Whilst working on deep learning tasks, I would much prefer to decouple those three components as much as possible. So, for each of those tasks:

- Datasets, to read images and labels and convert to the proper dtype only.
- Transforms, to perform transformation, but with optimized batch transformation features. Also, it should be painless to transform common labels (e.g. mask, bounding box, keypoints).
- Models, to take in images and output the prediction, and things like normalization shall happen inside models than in augmentations in order to be more “end-to-end”.
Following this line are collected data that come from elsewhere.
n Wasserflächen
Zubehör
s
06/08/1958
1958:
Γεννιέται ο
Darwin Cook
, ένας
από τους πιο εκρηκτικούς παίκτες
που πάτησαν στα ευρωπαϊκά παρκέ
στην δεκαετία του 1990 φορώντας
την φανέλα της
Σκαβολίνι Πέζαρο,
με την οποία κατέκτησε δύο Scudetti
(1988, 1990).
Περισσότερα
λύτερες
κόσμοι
Kornia augmentation offered solutions for the better decoupling.

##
Transforms

Firstly, batch processing is the basis of kornia transformation, which takes the advantage of PyTorch itself (tensor-based computation, nn.Module implementation). Recently, we introduced AugmentationSequential to offer syntax sugars for image augmentations. For example:

```
aug_list = AugmentationSequential(
K.ColorJitter(0.1, 0.1, 0.1, 0.1, p=1.0),
K.RandomAffine(360, [0.1, 0.1], [0.7, 1.2], [30., 50.], p=1.0),
K.RandomPerspective(0.5, p=1.0),
data_keys=["input", "bbox", "keypoints", "mask"], # Just to define the future input here.
return_transform=False,
same_on_batch=False,
)
# forward the operation
out_tensors = aug_list(img_tensor, bbox, keypoints, mask)
# Inverse the operation
out_tensor_inv = aug_list.inverse(*out_tensor)
```

Then the results are like following (left->right: original, transformed, inversed back):

##
Datasets and Models

As you might aware that I have skipped the datasets part in the first , since we have just introduced batch augmentation. Unlike the traditional augmentation strategy (to include transformations in Datasets implementation), we would recommend to put the image augmentation computations into the next stage. For example:

```
# Define the augmentation
augment = AugmentationSequential(
K.ColorJitter(0.1, 0.1, 0.1, 0.1, p=1.0),
K.RandomAffine(360, [0.1, 0.1], [0.7, 1.2], [30., 50.], p=1.0),
data_keys=["input", "bbox"]
)
# Define the model
model = torchvision.models.resnet50()
# Define a more "end-to-end" model
model = nn.Sequential(
K.Normalize([0.5, 0.5, 0.5], [0.6, 0.6, 0.6]),
model,
)
```

As a result, this adaptation can be very convenience for lots of daily routines. Say:

```
# For training ...
out_tensors = augment(img_tensor, bbox)
model(*out_tensors)
# For testing ...
model(img_tensor)
```

Save and load without thinking about preprocessing:

```
model.save("model.pt")
model = torch.load("model.pt")
# No need to think about normalize, since it has been done already in the saved model.
model(img_tensor)
```

By far, I think Kornia augmentation has resolved most issues you are facing. Let us know if anything!